Saying these words, he cast forth the Lord’s holy shroud into the flames. The fire could no touch it in any way, but rather it rose whole and unscathed from the pyre and began to fly on high like a bird with wings stretched out. It looked forth from on high on both parties of the people who were at odds with each other and the two sedentary battle-lines that were seemingly engaged in a battle of war, and it flew around in the empty air for some moments. Then it gradually descended, and through God’s judgement, it turned towards the party of the Christians who were in the meantime imploring Christ the judge, and it rested in their lap.

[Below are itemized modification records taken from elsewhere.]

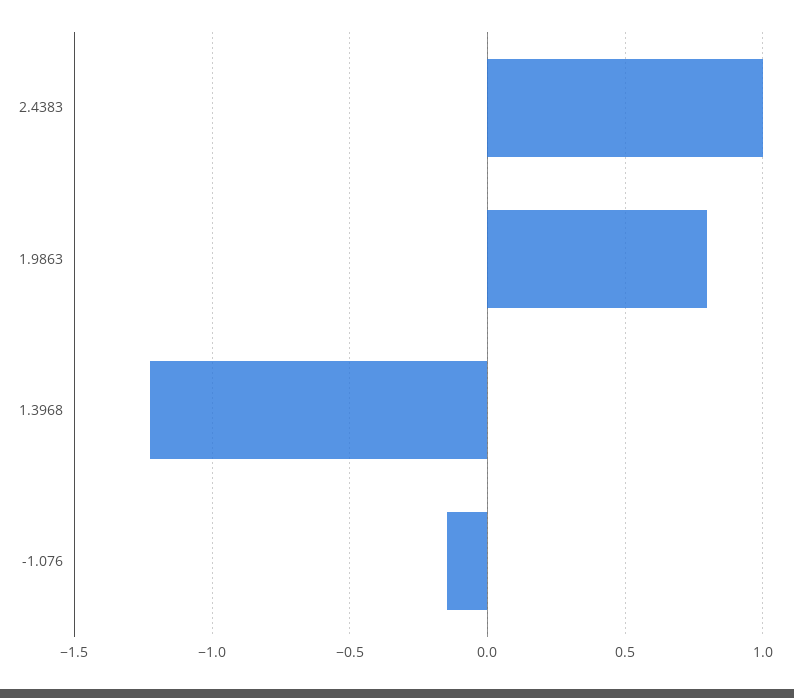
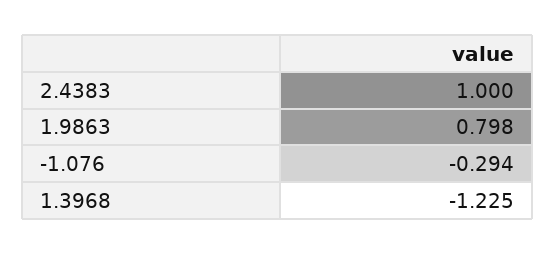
  {
    "2.4383": 1,
    "1.9863": 0.798,
    "1.3968": -1.225,
-   "-1.076": -0.15
+   "-1.076": -0.294
  }

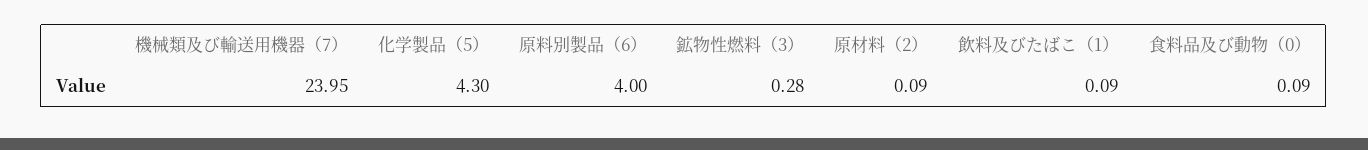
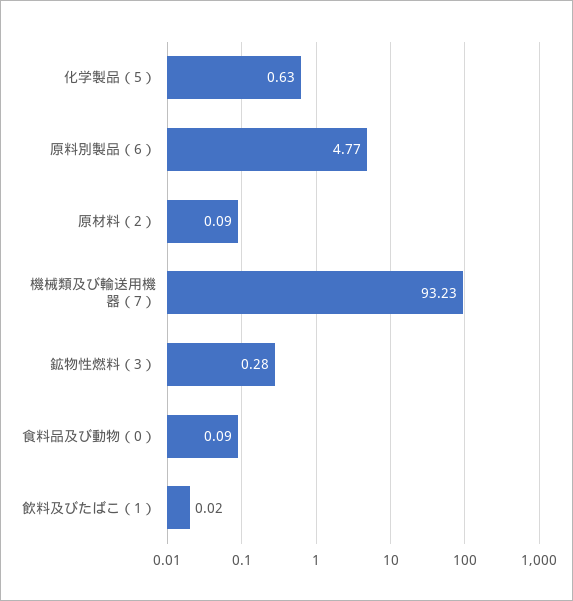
  {
-   "機械類及び輸送用機器（7）": 23.95,
+   "機械類及び輸送用機器（7）": 93.23,
-   "化学製品（5）": 4.3,
+   "化学製品（5）": 0.63,
-   "原料別製品（6）": 4,
+   "原料別製品（6）": 4.77,
    "鉱物性燃料（3）": 0.28,
    "原材料（2）": 0.09,
-   "飲料及びたばこ（1）": 0.09,
+   "飲料及びたばこ（1）": 0.02,
    "食料品及び動物（0）": 0.09
  }

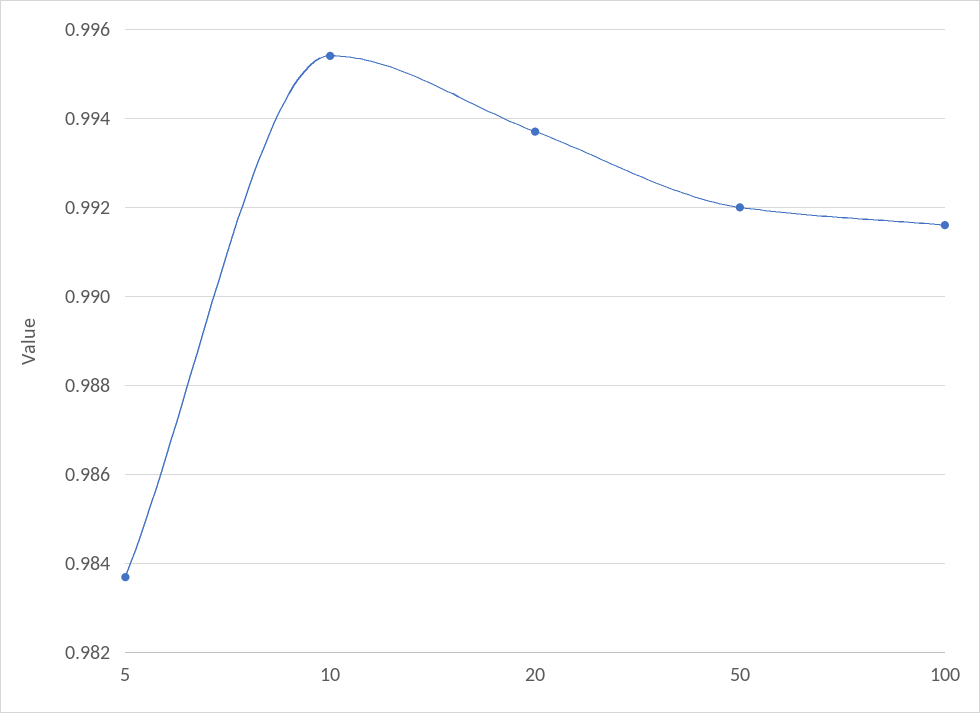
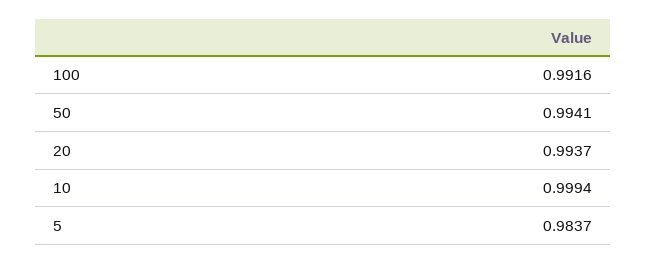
  {
    "5": 0.9837,
-   "10": 0.9955,
+   "10": 0.9994,
    "20": 0.9937,
-   "50": 0.992,
+   "50": 0.9941,
    "100": 0.9916
  }

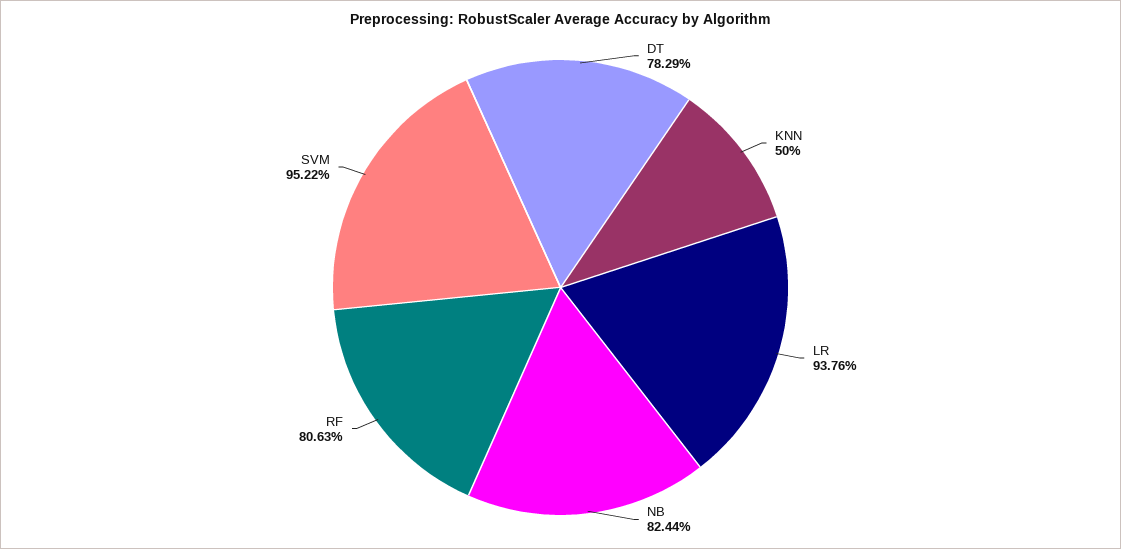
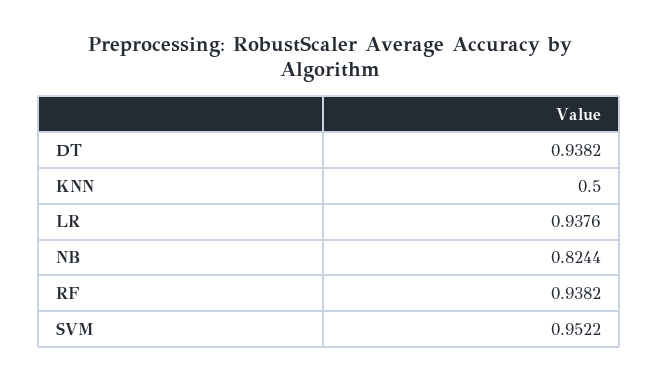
  {
-   "DT": 0.7829,
+   "DT": 0.9382,
    "KNN": 0.5,
    "LR": 0.9376,
    "NB": 0.8244,
-   "RF": 0.8063,
+   "RF": 0.9382,
    "SVM": 0.9522
  }

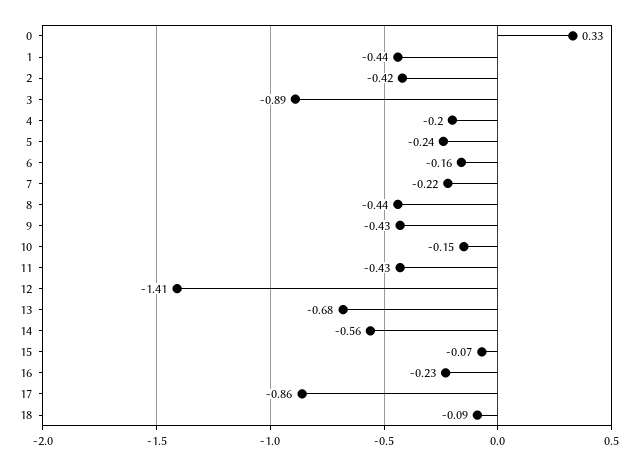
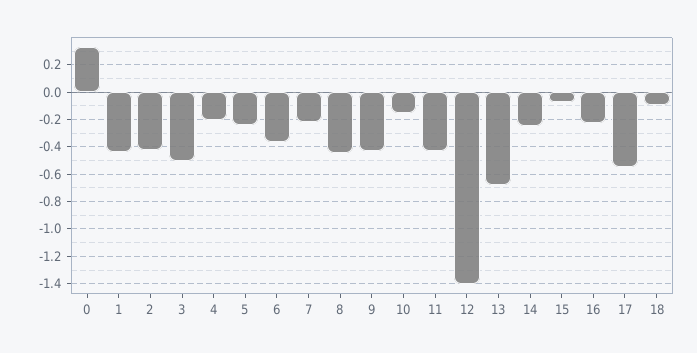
  {
    "0": 0.33,
    "1": -0.44,
    "2": -0.42,
-   "3": -0.89,
+   "3": -0.5,
    "4": -0.2,
    "5": -0.24,
-   "6": -0.16,
+   "6": -0.35,
    "7": -0.22,
    "8": -0.44,
    "9": -0.43,
    "10": -0.15,
    "11": -0.43,
    "12": -1.41,
    "13": -0.68,
-   "14": -0.56,
+   "14": -0.25,
    "15": -0.07,
    "16": -0.23,
-   "17": -0.86,
+   "17": -0.55,
    "18": -0.09
  }

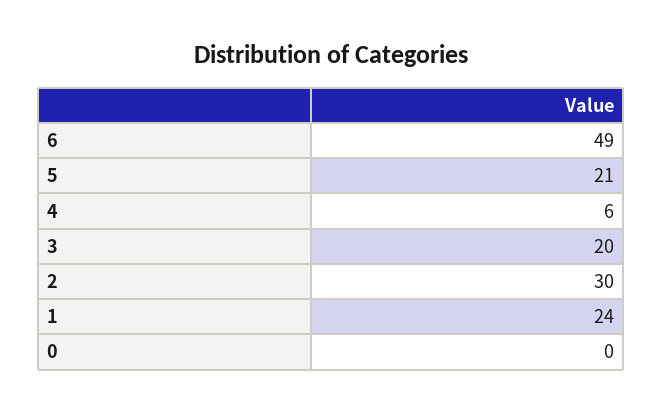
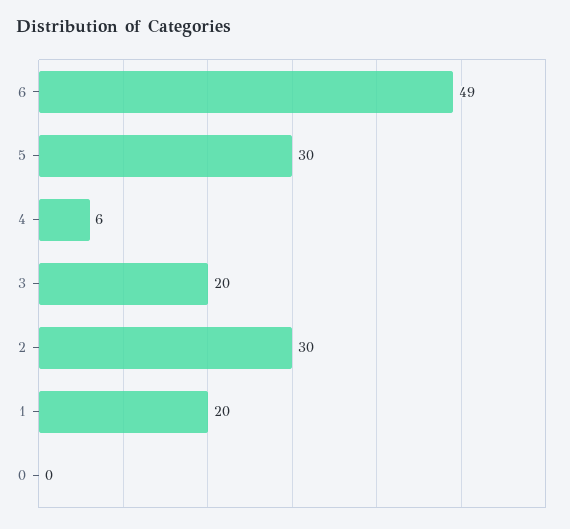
  {
    "6": 49,
-   "5": 21,
+   "5": 30,
    "4": 6,
    "3": 20,
    "2": 30,
-   "1": 24,
+   "1": 20,
    "0": 0
  }

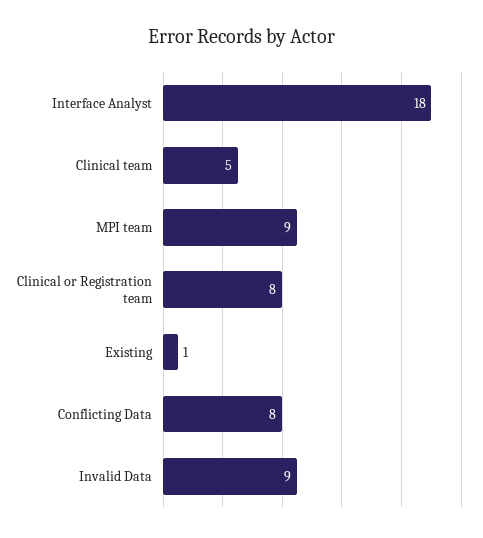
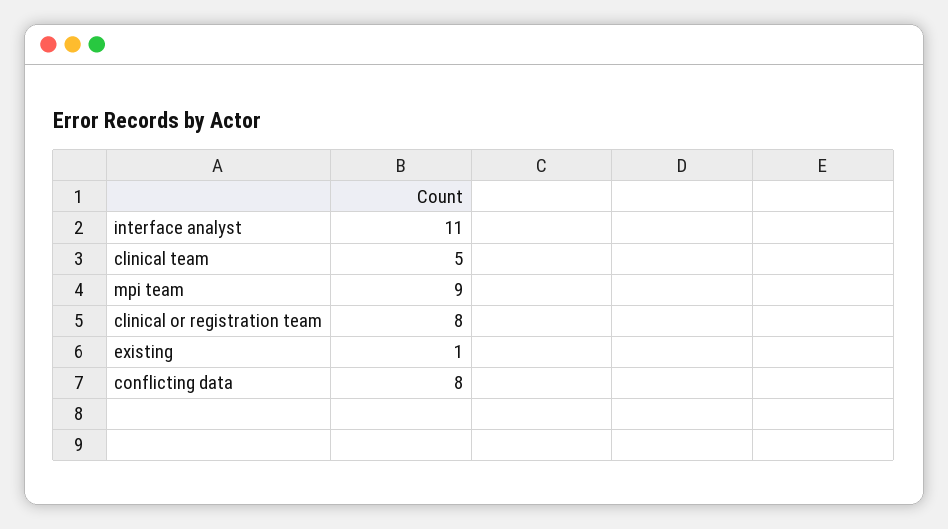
  {
-   "Interface Analyst": 18,
+   "Interface Analyst": 11,
    "Clinical team": 5,
    "MPI team": 9,
    "Clinical or Registration team": 8,
    "Existing": 1,
-   "Conflicting Data": 8,
+   "Conflicting Data": 8
-   "Invalid Data": 9
  }

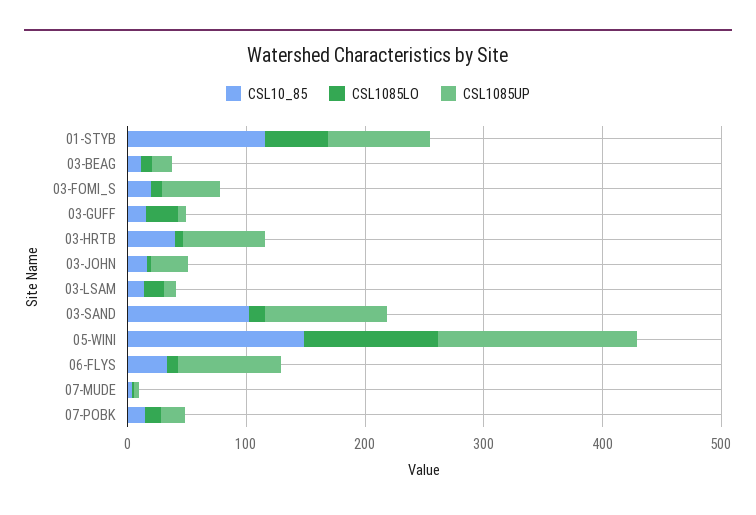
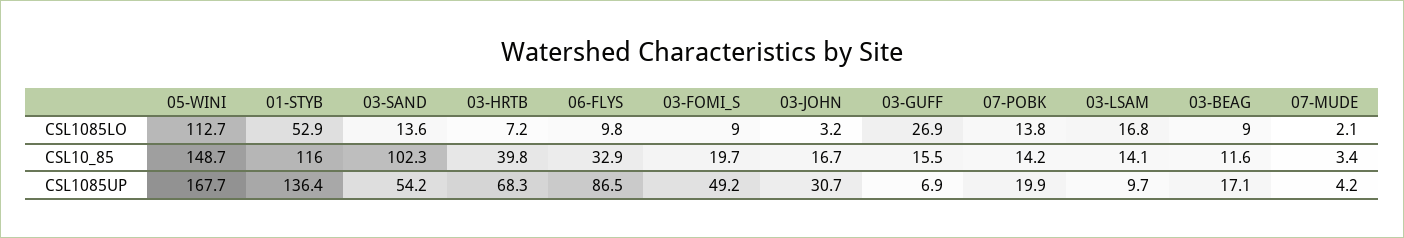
  {
    "CSL10_85": {
      "01-STYB": 116,
      "03-BEAG": 11.6,
      "03-FOMI_S": 19.7,
      "03-GUFF": 15.5,
      "03-HRTB": 39.8,
      "03-JOHN": 16.7,
      "03-LSAM": 14.1,
      "03-SAND": 102.3,
      "05-WINI": 148.7,
      "06-FLYS": 32.9,
      "07-MUDE": 3.4,
      "07-POBK": 14.2
    },
    "CSL1085LO": {
      "01-STYB": 52.9,
      "03-BEAG": 9,
      "03-FOMI_S": 9,
      "03-GUFF": 26.9,
      "03-HRTB": 7.2,
      "03-JOHN": 3.2,
      "03-LSAM": 16.8,
      "03-SAND": 13.6,
      "05-WINI": 112.7,
      "06-FLYS": 9.8,
      "07-MUDE": 2.1,
      "07-POBK": 13.8
    },
    "CSL1085UP": {
-     "01-STYB": 80,
+     "01-STYB": 136.4,
      "03-BEAG": 17.1,
      "03-FOMI_S": 49.2,
      "03-GUFF": 6.9,
      "03-HRTB": 68.3,
      "03-JOHN": 30.7,
      "03-LSAM": 9.7,
-     "03-SAND": 100,
+     "03-SAND": 54.2,
      "05-WINI": 167.7,
      "06-FLYS": 86.5,
      "07-MUDE": 4.2,
      "07-POBK": 19.9
    }
  }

Giving to God with their hands raised to the sky and kneeling with great delight, they received with great reverence the Lord’s shroud: the venerable gift that had been sent to them from the sky. They also rendered hymns of praises to Christ who granted it, and they wrapped the cloth in another cloth and put it in the coffer of the church. Our brother Arculfus saw it raised from the coffer on another day and amid the multitude of the people who were kissing it, he himself managed to kiss it in the church assembly. It is around eight feet in length. Let these words suffice about it.